What you are asked to do: Copy out the data below. Leave nothing out and alter nothing.

Data for this exercise:
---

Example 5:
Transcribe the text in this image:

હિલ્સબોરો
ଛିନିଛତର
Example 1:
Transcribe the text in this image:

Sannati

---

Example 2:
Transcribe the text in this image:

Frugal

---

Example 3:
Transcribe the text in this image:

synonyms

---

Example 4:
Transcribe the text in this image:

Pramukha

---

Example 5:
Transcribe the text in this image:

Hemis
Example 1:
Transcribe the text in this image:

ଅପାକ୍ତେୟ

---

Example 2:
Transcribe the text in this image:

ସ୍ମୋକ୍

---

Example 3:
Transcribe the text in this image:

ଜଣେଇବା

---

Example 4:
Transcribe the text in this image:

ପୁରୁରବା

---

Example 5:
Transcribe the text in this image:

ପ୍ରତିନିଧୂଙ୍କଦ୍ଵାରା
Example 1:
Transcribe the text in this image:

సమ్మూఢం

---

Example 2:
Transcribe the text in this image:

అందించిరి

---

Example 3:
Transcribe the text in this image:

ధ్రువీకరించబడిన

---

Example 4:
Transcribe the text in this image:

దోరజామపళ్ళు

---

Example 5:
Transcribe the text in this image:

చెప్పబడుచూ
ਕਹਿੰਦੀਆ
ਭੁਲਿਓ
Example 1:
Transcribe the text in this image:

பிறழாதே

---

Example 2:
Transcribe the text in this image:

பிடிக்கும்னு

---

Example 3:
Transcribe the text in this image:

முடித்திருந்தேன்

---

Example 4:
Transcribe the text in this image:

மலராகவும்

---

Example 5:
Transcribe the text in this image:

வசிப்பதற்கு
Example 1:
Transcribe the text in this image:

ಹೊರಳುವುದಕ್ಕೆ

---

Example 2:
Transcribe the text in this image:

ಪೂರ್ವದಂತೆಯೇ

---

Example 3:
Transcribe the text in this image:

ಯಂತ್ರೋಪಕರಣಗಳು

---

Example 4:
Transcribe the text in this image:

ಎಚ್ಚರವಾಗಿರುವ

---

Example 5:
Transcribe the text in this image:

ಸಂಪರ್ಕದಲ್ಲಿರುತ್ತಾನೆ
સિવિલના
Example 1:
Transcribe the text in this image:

Response to this exercise:
---

Example 5:
Transcribe the text in this image:

હિલ્સબોરો
ଛିନିଛତର
Example 1:
Transcribe the text in this image:

Sannati

---

Example 2:
Transcribe the text in this image:

Frugal

---

Example 3:
Transcribe the text in this image:

synonyms

---

Example 4:
Transcribe the text in this image:

Pramukha

---

Example 5:
Transcribe the text in this image:

Hemis
Example 1:
Transcribe the text in this image:

ଅପାକ୍ତେୟ

---

Example 2:
Transcribe the text in this image:

ସ୍ମୋକ୍

---

Example 3:
Transcribe the text in this image:

ଜଣେଇବା

---

Example 4:
Transcribe the text in this image:

ପୁରୁରବା

---

Example 5:
Transcribe the text in this image:

ପ୍ରତିନିଧୂଙ୍କଦ୍ଵାରା
Example 1:
Transcribe the text in this image:

సమ్మూఢం

---

Example 2:
Transcribe the text in this image:

అందించిరి

---

Example 3:
Transcribe the text in this image:

ధ్రువీకరించబడిన

---

Example 4:
Transcribe the text in this image:

దోరజామపళ్ళు

---

Example 5:
Transcribe the text in this image:

చెప్పబడుచూ
ਕਹਿੰਦੀਆ
ਭੁਲਿਓ
Example 1:
Transcribe the text in this image:

பிறழாதே

---

Example 2:
Transcribe the text in this image:

பிடிக்கும்னு

---

Example 3:
Transcribe the text in this image:

முடித்திருந்தேன்

---

Example 4:
Transcribe the text in this image:

மலராகவும்

---

Example 5:
Transcribe the text in this image:

வசிப்பதற்கு
Example 1:
Transcribe the text in this image:

ಹೊರಳುವುದಕ್ಕೆ

---

Example 2:
Transcribe the text in this image:

ಪೂರ್ವದಂತೆಯೇ

---

Example 3:
Transcribe the text in this image:

ಯಂತ್ರೋಪಕರಣಗಳು

---

Example 4:
Transcribe the text in this image:

ಎಚ್ಚರವಾಗಿರುವ

---

Example 5:
Transcribe the text in this image:

ಸಂಪರ್ಕದಲ್ಲಿರುತ್ತಾನೆ
સિવિલના
Example 1:
Transcribe the text in this image:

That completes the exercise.